Records contained in a dataset
[Start of section]
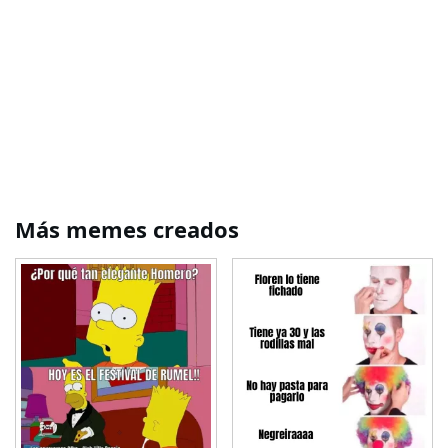
Más memes creados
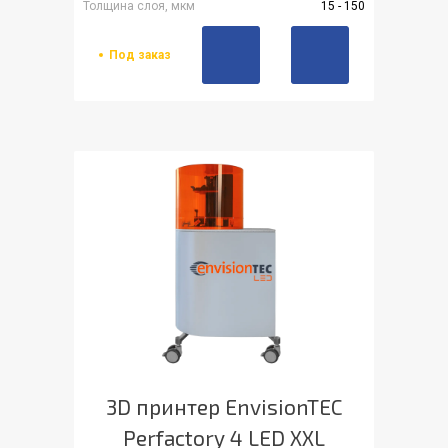
Толщина слоя, мкм
15 - 150
Под заказ
3D принтер EnvisionTEC
Perfactory 4 LED XXL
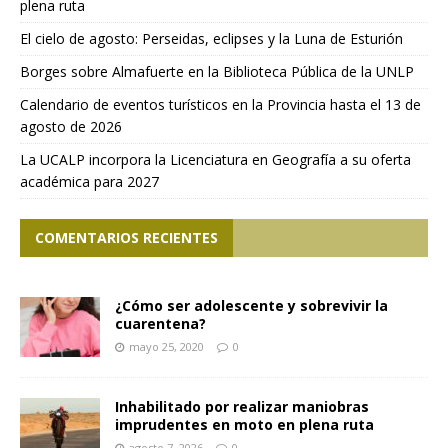
plena ruta
El cielo de agosto: Perseidas, eclipses y la Luna de Esturión
Borges sobre Almafuerte en la Biblioteca Pública de la UNLP
Calendario de eventos turísticos en la Provincia hasta el 13 de
agosto de 2026
La UCALP incorpora la Licenciatura en Geografía a su oferta
académica para 2027
COMENTARIOS RECIENTES
¿Cómo ser adolescente y sobrevivir la
cuarentena?
mayo 25, 2020
0
Inhabilitado por realizar maniobras
imprudentes en moto en plena ruta
agosto 7, 2026
0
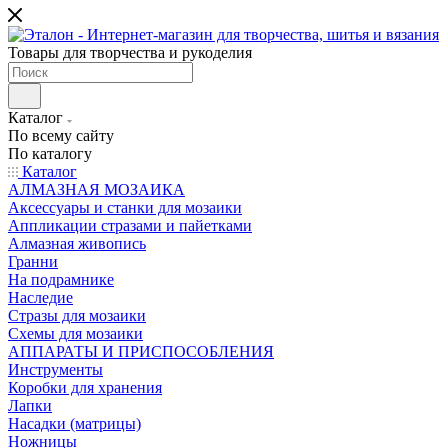
Товары для творчества и рукоделия
Каталог
По всему сайту
По каталогу
Каталог
АЛМАЗНАЯ МОЗАИКА
Аксессуары и станки для мозаики
Аппликации стразами и пайетками
Алмазная живопись
Гранни
На подрамнике
Наследие
Стразы для мозаики
Схемы для мозаики
АППАРАТЫ И ПРИСПОСОБЛЕНИЯ
Инструменты
Коробки для хранения
Лапки
Насадки (матрицы)
Ножницы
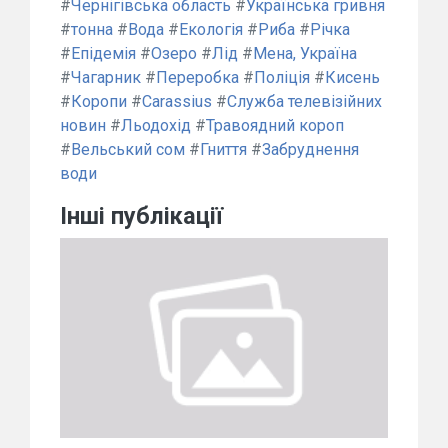
#
Чернігівська область
#
Українська гривня
#
тонна
#
Вода
#
Екологія
#
Риба
#
Річка
#
Епідемія
#
Озеро
#
Лід
#
Мена, Україна
#
Чагарник
#
Переробка
#
Поліція
#
Кисень
#
Коропи
#
Carassius
#
Служба телевізійних
новин
#
Льодохід
#
Травоядний короп
#
Вельський сом
#
Гниття
#
Забруднення
води
Інші публікації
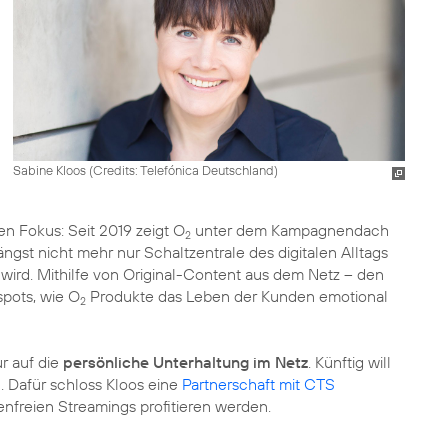
Sabine Kloos (
Credits: Telefónica Deutschland
)
en Fokus: Seit 2019 zeigt O
unter dem
Kampagnendach
2
ängst nicht mehr nur Schaltzentrale des digitalen Alltags
wird. Mithilfe von Original-Content aus dem Netz – den
pots, wie O
Produkte das Leben der Kunden emotional
2
r auf die
persönliche Unterhaltung im Netz
. Künftig will
. Dafür schloss Kloos eine
Partnerschaft mit CTS
nfreien Streamings profitieren werden.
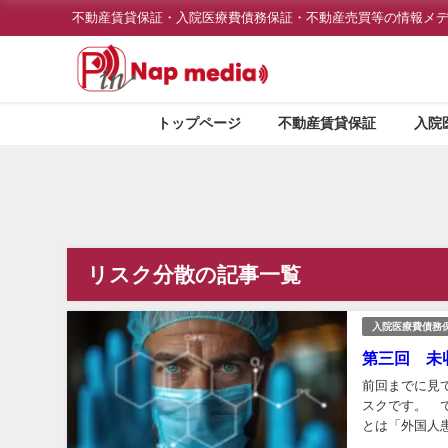
不動産賃貸保証・入院医療費債務保証・不動産売買等の情報メ
トップページ
不動産賃貸保証
入院
リスク分散の記事一覧
入院医療費債務
第三回 未
前回までに見
スクです。 
とは「外国人
り得ないという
[End of section]
**Problem description**
Look through the entries above; copy each line where the string "Kloos" appears.

**Solved problem**
Sabine Kloos (
. Dafür schloss Kloos eine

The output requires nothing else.